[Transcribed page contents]
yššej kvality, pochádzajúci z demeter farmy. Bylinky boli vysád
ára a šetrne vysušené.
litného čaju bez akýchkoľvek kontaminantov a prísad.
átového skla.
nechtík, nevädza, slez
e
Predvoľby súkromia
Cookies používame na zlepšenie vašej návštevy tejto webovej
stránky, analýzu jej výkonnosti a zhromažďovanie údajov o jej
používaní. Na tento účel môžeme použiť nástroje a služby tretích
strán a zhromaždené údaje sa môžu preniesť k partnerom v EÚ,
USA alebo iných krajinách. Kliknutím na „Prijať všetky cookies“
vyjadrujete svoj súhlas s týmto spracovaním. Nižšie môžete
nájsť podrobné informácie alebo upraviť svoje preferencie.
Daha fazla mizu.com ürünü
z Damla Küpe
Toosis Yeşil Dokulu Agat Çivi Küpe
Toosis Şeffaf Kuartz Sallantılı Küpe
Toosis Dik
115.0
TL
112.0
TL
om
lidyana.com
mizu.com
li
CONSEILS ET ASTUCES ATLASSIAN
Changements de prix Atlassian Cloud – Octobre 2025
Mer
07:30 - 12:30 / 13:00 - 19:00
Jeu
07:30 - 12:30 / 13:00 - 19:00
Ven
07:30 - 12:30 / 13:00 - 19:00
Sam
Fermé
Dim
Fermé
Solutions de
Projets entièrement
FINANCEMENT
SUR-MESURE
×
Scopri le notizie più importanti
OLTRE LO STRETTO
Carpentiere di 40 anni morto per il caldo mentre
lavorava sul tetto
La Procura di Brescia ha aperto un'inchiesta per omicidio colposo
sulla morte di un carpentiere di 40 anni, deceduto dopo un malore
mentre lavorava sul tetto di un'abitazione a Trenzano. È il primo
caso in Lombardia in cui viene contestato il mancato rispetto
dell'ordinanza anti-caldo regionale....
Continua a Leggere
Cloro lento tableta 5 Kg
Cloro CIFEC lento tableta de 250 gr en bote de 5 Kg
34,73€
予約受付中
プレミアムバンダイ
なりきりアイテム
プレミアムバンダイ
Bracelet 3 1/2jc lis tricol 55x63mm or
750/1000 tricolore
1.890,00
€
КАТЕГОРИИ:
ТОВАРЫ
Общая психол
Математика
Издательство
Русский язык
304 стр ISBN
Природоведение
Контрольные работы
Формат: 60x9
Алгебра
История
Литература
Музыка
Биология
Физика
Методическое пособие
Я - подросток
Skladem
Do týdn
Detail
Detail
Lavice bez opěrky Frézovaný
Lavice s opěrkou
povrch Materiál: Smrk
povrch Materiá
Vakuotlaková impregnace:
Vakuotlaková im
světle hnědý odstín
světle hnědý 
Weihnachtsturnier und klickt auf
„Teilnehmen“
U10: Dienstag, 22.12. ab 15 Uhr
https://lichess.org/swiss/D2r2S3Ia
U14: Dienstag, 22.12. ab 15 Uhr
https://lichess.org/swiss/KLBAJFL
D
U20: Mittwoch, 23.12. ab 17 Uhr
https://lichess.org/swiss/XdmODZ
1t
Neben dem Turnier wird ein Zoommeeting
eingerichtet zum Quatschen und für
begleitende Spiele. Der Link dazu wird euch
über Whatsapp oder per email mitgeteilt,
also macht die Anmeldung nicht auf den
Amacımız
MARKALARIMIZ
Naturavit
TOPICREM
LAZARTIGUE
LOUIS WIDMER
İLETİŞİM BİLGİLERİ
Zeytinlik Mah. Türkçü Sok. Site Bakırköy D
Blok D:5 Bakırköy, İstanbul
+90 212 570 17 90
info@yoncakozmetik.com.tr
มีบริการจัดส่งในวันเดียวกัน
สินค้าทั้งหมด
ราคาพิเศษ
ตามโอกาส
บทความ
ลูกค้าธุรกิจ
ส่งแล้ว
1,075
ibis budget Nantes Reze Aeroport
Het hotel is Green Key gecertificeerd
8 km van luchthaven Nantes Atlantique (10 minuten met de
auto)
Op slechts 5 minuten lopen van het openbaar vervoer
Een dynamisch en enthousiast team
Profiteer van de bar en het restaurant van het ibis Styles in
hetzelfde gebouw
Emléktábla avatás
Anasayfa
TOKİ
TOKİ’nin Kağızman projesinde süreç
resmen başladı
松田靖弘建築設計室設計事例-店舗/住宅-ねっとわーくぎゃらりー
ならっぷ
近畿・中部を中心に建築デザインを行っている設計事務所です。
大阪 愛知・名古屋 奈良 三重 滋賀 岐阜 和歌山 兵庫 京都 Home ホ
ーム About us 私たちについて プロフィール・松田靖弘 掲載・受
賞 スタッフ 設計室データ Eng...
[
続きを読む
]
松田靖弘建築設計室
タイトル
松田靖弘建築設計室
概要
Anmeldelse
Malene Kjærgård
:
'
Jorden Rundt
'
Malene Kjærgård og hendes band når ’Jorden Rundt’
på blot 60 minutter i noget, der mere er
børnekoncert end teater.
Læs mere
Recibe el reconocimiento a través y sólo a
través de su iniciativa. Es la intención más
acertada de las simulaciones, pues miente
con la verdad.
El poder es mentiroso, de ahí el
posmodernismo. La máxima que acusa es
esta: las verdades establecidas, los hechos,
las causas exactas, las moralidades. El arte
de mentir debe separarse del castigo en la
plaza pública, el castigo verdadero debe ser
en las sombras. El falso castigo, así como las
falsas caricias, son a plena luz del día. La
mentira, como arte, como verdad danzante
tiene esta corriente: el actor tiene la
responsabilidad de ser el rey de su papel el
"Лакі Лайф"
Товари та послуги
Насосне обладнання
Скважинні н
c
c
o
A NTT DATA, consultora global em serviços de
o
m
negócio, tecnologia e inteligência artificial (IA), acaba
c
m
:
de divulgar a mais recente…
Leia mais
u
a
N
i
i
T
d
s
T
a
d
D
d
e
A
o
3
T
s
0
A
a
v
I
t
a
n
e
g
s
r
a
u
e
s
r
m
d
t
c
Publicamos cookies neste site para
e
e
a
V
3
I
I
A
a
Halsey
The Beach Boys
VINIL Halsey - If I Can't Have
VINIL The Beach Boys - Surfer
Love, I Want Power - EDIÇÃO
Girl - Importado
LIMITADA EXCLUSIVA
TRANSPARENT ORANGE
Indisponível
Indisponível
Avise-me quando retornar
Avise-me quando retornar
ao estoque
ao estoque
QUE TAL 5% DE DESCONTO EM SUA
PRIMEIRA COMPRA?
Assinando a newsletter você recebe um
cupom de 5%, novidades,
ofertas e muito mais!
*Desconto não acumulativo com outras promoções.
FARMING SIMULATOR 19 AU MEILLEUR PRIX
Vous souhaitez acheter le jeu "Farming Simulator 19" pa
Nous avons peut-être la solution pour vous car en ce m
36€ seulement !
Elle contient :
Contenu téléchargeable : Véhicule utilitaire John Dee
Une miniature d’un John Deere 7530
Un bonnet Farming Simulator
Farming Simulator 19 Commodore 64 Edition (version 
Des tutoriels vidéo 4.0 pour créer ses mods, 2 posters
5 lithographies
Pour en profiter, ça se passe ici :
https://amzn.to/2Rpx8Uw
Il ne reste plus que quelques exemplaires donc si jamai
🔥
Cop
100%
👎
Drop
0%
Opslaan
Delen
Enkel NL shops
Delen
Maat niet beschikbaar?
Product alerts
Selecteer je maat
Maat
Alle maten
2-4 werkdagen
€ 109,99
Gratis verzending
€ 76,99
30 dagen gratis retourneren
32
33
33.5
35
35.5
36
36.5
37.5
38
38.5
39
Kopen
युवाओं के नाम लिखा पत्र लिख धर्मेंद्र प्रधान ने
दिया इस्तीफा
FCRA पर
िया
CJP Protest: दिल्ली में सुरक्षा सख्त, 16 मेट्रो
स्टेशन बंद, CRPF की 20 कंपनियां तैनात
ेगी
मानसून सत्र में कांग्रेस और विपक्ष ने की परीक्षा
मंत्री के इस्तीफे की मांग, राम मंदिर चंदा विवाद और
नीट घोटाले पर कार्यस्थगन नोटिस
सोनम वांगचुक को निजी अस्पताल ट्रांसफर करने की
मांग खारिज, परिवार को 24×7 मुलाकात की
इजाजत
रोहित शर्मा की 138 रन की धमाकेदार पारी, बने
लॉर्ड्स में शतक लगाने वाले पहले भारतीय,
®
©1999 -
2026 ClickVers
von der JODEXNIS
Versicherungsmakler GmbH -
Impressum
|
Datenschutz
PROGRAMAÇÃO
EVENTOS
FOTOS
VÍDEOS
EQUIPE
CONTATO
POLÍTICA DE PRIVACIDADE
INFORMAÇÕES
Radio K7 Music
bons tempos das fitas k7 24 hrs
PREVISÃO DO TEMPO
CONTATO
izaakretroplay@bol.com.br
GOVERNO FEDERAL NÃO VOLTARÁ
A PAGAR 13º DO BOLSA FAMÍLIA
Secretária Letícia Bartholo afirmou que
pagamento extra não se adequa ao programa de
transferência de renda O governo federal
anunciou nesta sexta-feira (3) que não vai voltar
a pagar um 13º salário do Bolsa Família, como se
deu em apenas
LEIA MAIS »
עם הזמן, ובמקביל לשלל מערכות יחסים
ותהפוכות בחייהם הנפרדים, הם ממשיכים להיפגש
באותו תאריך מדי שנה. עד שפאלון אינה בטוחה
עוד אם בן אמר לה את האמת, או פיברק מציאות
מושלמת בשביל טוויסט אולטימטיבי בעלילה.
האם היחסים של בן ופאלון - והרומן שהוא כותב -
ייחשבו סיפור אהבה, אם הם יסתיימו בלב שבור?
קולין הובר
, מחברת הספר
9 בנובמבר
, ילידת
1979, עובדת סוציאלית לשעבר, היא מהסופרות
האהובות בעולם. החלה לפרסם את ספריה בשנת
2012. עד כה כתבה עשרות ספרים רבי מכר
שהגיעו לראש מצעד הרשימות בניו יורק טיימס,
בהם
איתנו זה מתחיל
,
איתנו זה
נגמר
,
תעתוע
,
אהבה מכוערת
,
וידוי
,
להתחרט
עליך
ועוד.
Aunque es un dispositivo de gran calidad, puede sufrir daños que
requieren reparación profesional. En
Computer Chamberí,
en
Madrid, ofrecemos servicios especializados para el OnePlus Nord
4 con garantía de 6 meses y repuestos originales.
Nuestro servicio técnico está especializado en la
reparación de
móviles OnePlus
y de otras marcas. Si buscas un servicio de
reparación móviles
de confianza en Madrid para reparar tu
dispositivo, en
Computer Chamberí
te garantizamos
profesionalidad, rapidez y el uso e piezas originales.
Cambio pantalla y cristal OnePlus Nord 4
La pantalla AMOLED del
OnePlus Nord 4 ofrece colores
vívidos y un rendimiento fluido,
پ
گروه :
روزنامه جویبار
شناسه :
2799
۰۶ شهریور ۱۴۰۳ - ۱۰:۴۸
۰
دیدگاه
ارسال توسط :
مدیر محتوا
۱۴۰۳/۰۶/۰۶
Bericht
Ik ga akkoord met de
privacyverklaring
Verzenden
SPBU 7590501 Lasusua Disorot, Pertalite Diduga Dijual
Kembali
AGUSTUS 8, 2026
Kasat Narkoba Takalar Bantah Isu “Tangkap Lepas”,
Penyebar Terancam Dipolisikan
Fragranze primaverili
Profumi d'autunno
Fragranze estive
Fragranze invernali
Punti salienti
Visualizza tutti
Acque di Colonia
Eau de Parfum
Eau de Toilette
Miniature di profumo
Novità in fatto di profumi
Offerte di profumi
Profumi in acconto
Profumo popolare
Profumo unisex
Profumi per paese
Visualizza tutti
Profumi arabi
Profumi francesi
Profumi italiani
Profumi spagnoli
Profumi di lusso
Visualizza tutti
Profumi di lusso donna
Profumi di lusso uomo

[Aim of the task] Copy out word for word the lines of the records from the very first line through the line with "Lavice s opěrkou", including both of those lines.

[Answer for the task]
yššej kvality, pochádzajúci z demeter farmy. Bylinky boli vysád
ára a šetrne vysušené.
litného čaju bez akýchkoľvek kontaminantov a prísad.
átového skla.
nechtík, nevädza, slez
e
Predvoľby súkromia
Cookies používame na zlepšenie vašej návštevy tejto webovej
stránky, analýzu jej výkonnosti a zhromažďovanie údajov o jej
používaní. Na tento účel môžeme použiť nástroje a služby tretích
strán a zhromaždené údaje sa môžu preniesť k partnerom v EÚ,
USA alebo iných krajinách. Kliknutím na „Prijať všetky cookies“
vyjadrujete svoj súhlas s týmto spracovaním. Nižšie môžete
nájsť podrobné informácie alebo upraviť svoje preferencie.
Daha fazla mizu.com ürünü
z Damla Küpe
Toosis Yeşil Dokulu Agat Çivi Küpe
Toosis Şeffaf Kuartz Sallantılı Küpe
Toosis Dik
115.0
TL
112.0
TL
om
lidyana.com
mizu.com
li
CONSEILS ET ASTUCES ATLASSIAN
Changements de prix Atlassian Cloud – Octobre 2025
Mer
07:30 - 12:30 / 13:00 - 19:00
Jeu
07:30 - 12:30 / 13:00 - 19:00
Ven
07:30 - 12:30 / 13:00 - 19:00
Sam
Fermé
Dim
Fermé
Solutions de
Projets entièrement
FINANCEMENT
SUR-MESURE
×
Scopri le notizie più importanti
OLTRE LO STRETTO
Carpentiere di 40 anni morto per il caldo mentre
lavorava sul tetto
La Procura di Brescia ha aperto un'inchiesta per omicidio colposo
sulla morte di un carpentiere di 40 anni, deceduto dopo un malore
mentre lavorava sul tetto di un'abitazione a Trenzano. È il primo
caso in Lombardia in cui viene contestato il mancato rispetto
dell'ordinanza anti-caldo regionale....
Continua a Leggere
Cloro lento tableta 5 Kg
Cloro CIFEC lento tableta de 250 gr en bote de 5 Kg
34,73€
予約受付中
プレミアムバンダイ
なりきりアイテム
プレミアムバンダイ
Bracelet 3 1/2jc lis tricol 55x63mm or
750/1000 tricolore
1.890,00
€
КАТЕГОРИИ:
ТОВАРЫ
Общая психол
Математика
Издательство
Русский язык
304 стр ISBN
Природоведение
Контрольные работы
Формат: 60x9
Алгебра
История
Литература
Музыка
Биология
Физика
Методическое пособие
Я - подросток
Skladem
Do týdn
Detail
Detail
Lavice bez opěrky Frézovaný
Lavice s opěrkou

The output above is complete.